Betapa sedihnya si anak karena keinginannya tidak dihargai dan mimpinya terpatahkan. Justru dinilai dan diduga akan berlaku buruk, dan dihakimi orang tuanya sendiri. Padahal membangun mimpi adalah dasar untuk anak memiliki obsesi yang tinggi dalam hidupnya.
Coba jika orang tua mau memperpanjang dialog.
- Memulai dengan persetujuan bahwa mobil remot itu memang bagus dan hebat.
- Mengahargai bahwa anak boleh ingin memiliki sesuatu sekalipun itu barang mahal.
- Mengajak anak realistis dengan kondisi sekarang dan mengajarkan kesabaran untuk berproses.
- Mengajari anak untuk rajin bekerja keras dan menabung untuk mewujudkan keinginan.
- Mengkaitkan dengan pintu rejeki seperti berbuat baik, shadaqoh, rajin shalat, dan sebagainyauntuk memperluas pintu rejekinya.
- Mengajari berdoa dan tawakal bersama dengan kerja kerasnya.
Ah, mungkin Anda bisa menambahkan proses kebaikan lain selama membangun mimpi itu.
Pada saatnya, akan mudah bagi Anda untuk membelokkan pada membeli barang yang lebih bermanfaat bagi anak. Tentu atas persetujuan si anak.
Yang penting adalah menjadikan anak dekat dan merasa dipahami. Dengan demikian apa yang kita sarankan akan diterima. Pada saat anak ditolak dan marah, ia bahkan tidak bisa mendengarkan nasehat apapun. apalagi memaksa ia untuk berbelok 180 derajat kepada hal lain.
Hmm, saya tidak sedang menghakimi atau menggurui. tapi coba bayangkan kesudahan dua cerita yang berbeda 30 tahun lagi. Anak yang ditolak mungkin akan berkata kepada anaknya :
“Dulu ayah ingin mobil-mobilan yang sangat bagus.
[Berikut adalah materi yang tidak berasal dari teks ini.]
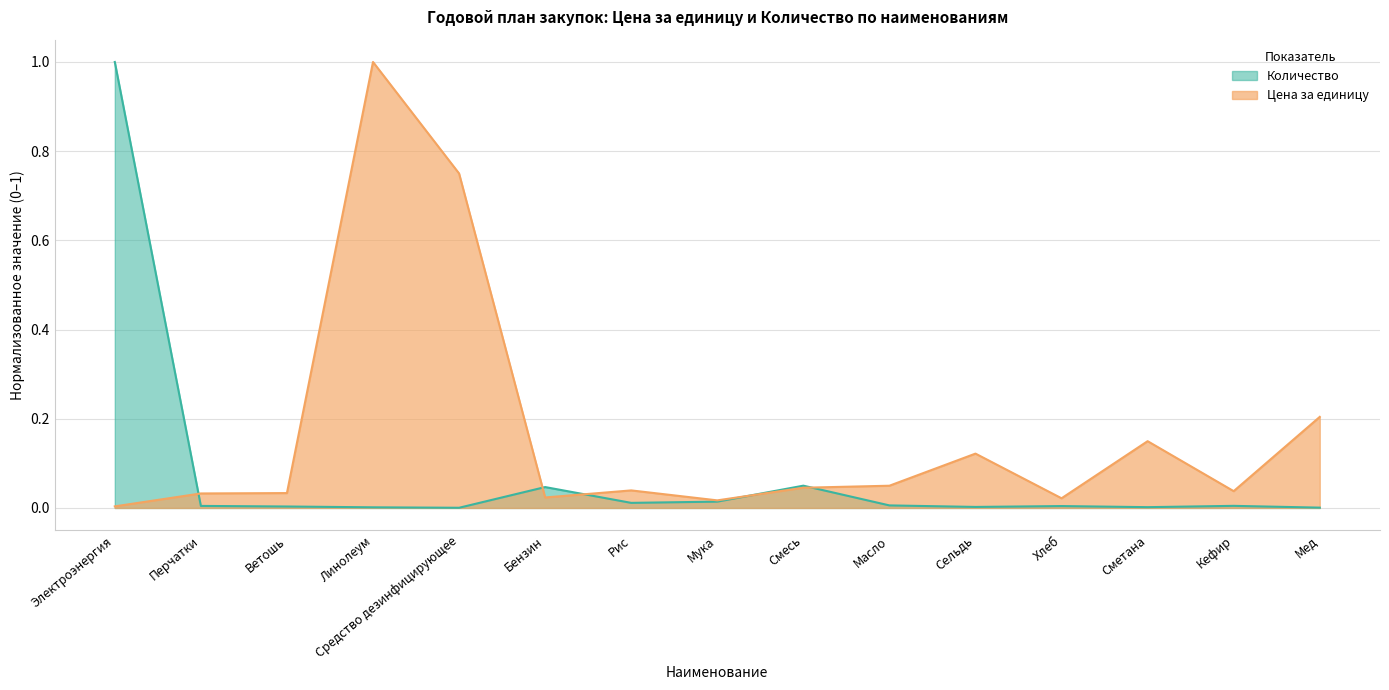

At which label is Цена за единицу closest to 0?

Электроэнергия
Tapi nenekmu tidak mengijinkan. Ayah malah dimarahi dan dipaksa untuk menyukai buku. Jadi kamu sekarang boleh membeli mainan apa saja, agar tidak merasa sakit hati seperti ayah dulu….”
Ia balaskan dendam kepada orang tuanya dalam bentuk sebaliknya. Atau justru ia berkata begini:
“Dulu ayah ingin mobil remot yang sangat bagus. Tapi nenekmu tidak mengijinkan. Jadi kamu juga harus tahu bahwa tidak setiap keinginan harus dituruti. Kamu jangan hanya minta mainan terus, tapi kamu harus menyukai buku…”
Bandingkan dengan anak yang difahami ortunya:
“Ayah dulu pernah sangat ingin mobil remot. Mobilnya bagus sekali. nenekmu juga setuju bahwa mobil remot itu memang bagus dan hebat. Tapi nenek mengajari untuk ayah belajar menabung dan bekerja keras untuk mewujudkan suatu cita-cita. Tak lupa juga berdoa. jadi sejak saat itu, ayah betul-betul hemat dan rajin menolong agar mendapat uang tambahan. selain itu ayah juga berdoa. Alhamdulillah, uangnya terkumpul cukup untuk membeli mobil itu. Namun, saat mau membelanjakannya, ayah memilih untuk membeli seragam futsal dan sepatu karena ayah sudah tidak lagi mengingini mobil tersebut…”
Apa pelajaran dari dialog imajiner diatas…..? Silahkan disimpulkan sendiri.Yang jelas mendidik anak adalah ramuan unik yang harus Anda temukan. karena setiap anak adalah unik dan istemewa, Anda yang harus merawat jiwanya agar tumbuh sehat dan sempurna.